CHECK YOUR UNDERSTANDING:
**A)** Read the review of Abundance below and decide whether each statement agrees with it: (i) Lansdown is the author of three novels; (ii) Lansdown's poems are rooted in Western Australia; (iii) 'Counterpoise' is the closing poem of the collection. For each, answer yes or no and quote the words from the review that settle it.
**B)** Carry on the review of Andrew Lansdown's Abundance from its last line.

PASSAGE PROVIDED:
Review by Francesca Stewart

Lansdown, Andrew. Abundance: new & selected poems. Cascade Books, 2020. RRP: $29.95, 225pp, ISBN: 9781725284593.

She has learned at last to strike
the red end on the rough edge.
But they still break mid-stroke
or burn her fingers when they burst
to flame.

So opens ‘Lighting a Match’ (42); a momentary glimpse of childhood’s natural instinct in Andrew Lansdown’s Abundance—an anthology of the poet’s finest and best loved works, spanning a thirty-year writing career. The author of fifteen poetry collections, two short story collections and three novels, Lansdown is one of Australia’s award-winning writers. His works both celebrate and unflinchingly engage with life’s most moving experiences.

Abundance offers a rich and varied view of the world through Lansdown’s eyes. By noticing the miraculous and the mundane, and with an ever-present awareness of the passing of time, these poems pay attention to ordinary life and bring a captivating intensity of presence and emotion. Lansdown’s experience of fatherhood is thematic throughout: he looks upon his children with compassion, tenderness and wonder. Simultaneously, by turning the poetic gaze upon himself, he also displays acute self-awareness and disarming vulnerability in observing his mind, emotions and reactions to life.

Lansdown’s poems are rooted in Western Australia, and in them is an immersion in natural and social surroundings, experienced through relatable family moments, such as crabbing and prawning. Kangaroos abound, as do snakes, birds and trees, settling the reader in time and place. Bejewelled with these emblems of nature, Lansdown’s poems contain vivid imagery, cast through sensory detail, creating familiar and inviting scenes. The opening poem, ‘Counterpoise’ (2), sets the tone of the collection:

Light refracting on the reach of the river;
gulls and sails embracing the slight wind;
jellyfish clasping the calm water
or bunting the sand in the basking shallows;
posts of wood barnacled and rotten;
small waves lisping upon the shore;
here is an abundance I had forgotten.

Here Lansdown finds abundance in simplicity and reverence in stillness—the ordinariness of a family day out, made spectacular by the noticing of light and movement and a practice of observance and gratitude. Yet, as much as they celebrate the plenitude of the natural world and the warmth and affection of family, these poems do not overlook life’s challenges. ‘Counterpoise’, also the name of the collection’s opening section, features works on memory, impermanence, fear and grief; most poignantly, the passing of loved ones, including Lansdown’s brother Philip. The event is revisited throughout as Lansdown explores both the impact of it on himself, and as viewed through the eyes of his children.

‘The Horseshoe Shooter’ (26), from ‘Waking and Always’, describes Lansdown’s children’s comprehension of death with dual themes of loss and innocence, and articulates the sometimes stunning ability of children to illuminate the realities of life we attempt to escape. In ‘Spring Morning with Baby and Birds’ (41), Lansdown continues to wrestle with opposing emotions as he comes to terms with new life and devastating loss. Remindful of the deeply complex emotional world of new motherhood in post-partum depression, Lansdown beautifully illustrates the crushing weight of grief against the feathery lightness of hope—that is, the innocence of a newborn juxtaposed with the tumultuous world of adults:

Her eyes hurt me—so bright with hope. I look away.

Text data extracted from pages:
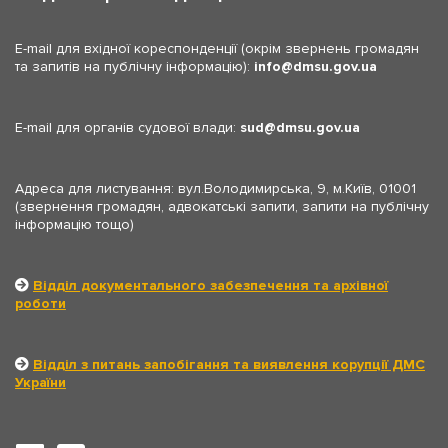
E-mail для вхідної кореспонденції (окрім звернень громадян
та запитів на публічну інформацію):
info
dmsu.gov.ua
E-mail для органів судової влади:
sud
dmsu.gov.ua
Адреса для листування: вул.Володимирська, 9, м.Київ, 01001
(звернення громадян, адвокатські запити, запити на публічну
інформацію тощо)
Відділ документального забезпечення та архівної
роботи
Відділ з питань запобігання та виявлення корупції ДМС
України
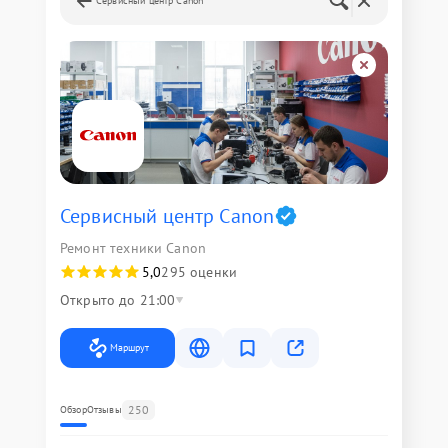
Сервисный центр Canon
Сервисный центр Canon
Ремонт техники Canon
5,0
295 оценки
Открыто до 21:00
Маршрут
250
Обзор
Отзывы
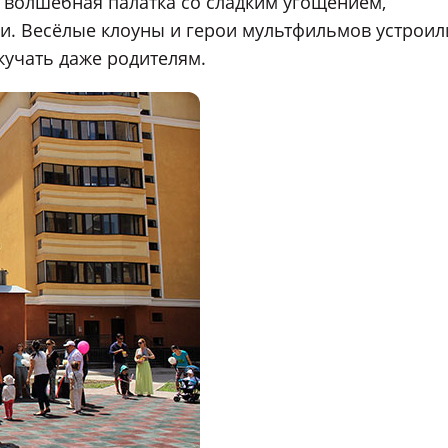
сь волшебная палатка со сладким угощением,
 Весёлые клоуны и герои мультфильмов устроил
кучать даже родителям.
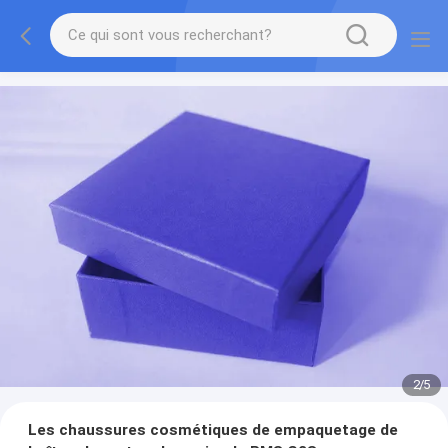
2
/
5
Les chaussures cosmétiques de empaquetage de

ANSWERS TO THE PROBLEMS:
**A)**
(i) Yes: "two short story collections and three novels"
(ii) Yes: "Lansdown’s poems are rooted in Western Australia"
(iii) No: "The opening poem, ‘Counterpoise’ (2), sets the tone of the collection"

**B)**
There is a dove in her throat. It becomes my heart
a bird in a wicker basket. What is this wickedness,
this ingratitude? I place a finger in her palm.

These kinds of poems allow a subtle sense of melancholy to pervade through the collection. Another version of melancholy manifests in ‘The Colour of Life’ (138), which describes the surprising darkness of an ordinary day. The influence of depression is fully acknowledged in ‘Black Dog Snarling’ and ‘Black Dog Dozing’ (165). The darkness of these poems seems to arise from a struggle with impermanence, illustrated in the tense awareness of the passing of time, particularly in ‘Birthday’ (66):

It is my birthday
and my daughter, who doesn’t
suspect the sadness
of a spent year, comes prancing
before her mother.

Yet, through the pages, grief gives way to gentle acceptance and, as though with an audible sigh, later poems tend more towards haiku. Placed at Japanese temples and springs, the haiku deliver a sudden presence and calm contemplation through careful attention to subtle details in the natural world, balancing the sometimes deep and challenging territory the poet treads.

Lansdown’s nature poems prominently feature birds: hawk, robin, kingfisher, heron, ibis, mopoke, wagtail and blue wren decorate the pages with sudden plumes of colour and draw the gaze upwards, lightening and expanding. In this way, the perspective of Abundance is broadened beyond Australia and beyond very personal experience.

Also countering despair is the jubilant joy of intimate relationships. On marriage, love and desire, poems about and addressed to Lansdown’s wife are woven with intimacy and gratitude, as in ‘Opulence’ (86)—an ode to the miracle of life and the bounty of new motherhood:

Her milk has come in
but our son still sleeps.

I cup my palm. Oh,
Such hard opulence!

She lies awake, willing
his hot mouth to squall.

My heart aches with love
As a breast with milk.

Though named Abundance, perhaps what this collection does best is to observe the paradoxes of human life: the nature of parenthood, where the presence of new life somehow draws closer the reality of eventual death; the vibrancy of the immediate moment making impermanence an inescapable fact. An abundance of sentiment, an overflowing of emotion—so much in this life to do, see and feel, almost more than our fragile forms can contain.

This anthology offers a perceptive portrayal of life and its poignant moments, explored as a brother, a son, a father, a husband and a child of the universe. At once an exultation of joy, hope and love, and an acknowledgment of grief, loss and change, through soaring highs and sweeping lows Abundance makes a comforting companion on the days in which we grapple with the big questions, and ask ourselves, ‘What is it to be alive? To be human? To love and be loved?’

 

Francesca Stewart is the Administrative Editor of Westerly. She is a West Australian writer with an interest in the relationship between the cosmic, landscape and human experience. In her work she explores time and the timeless, beauty, nature and emotion. Her poetry and critical reviews have been published in Pelican, Creatrix and Westerly.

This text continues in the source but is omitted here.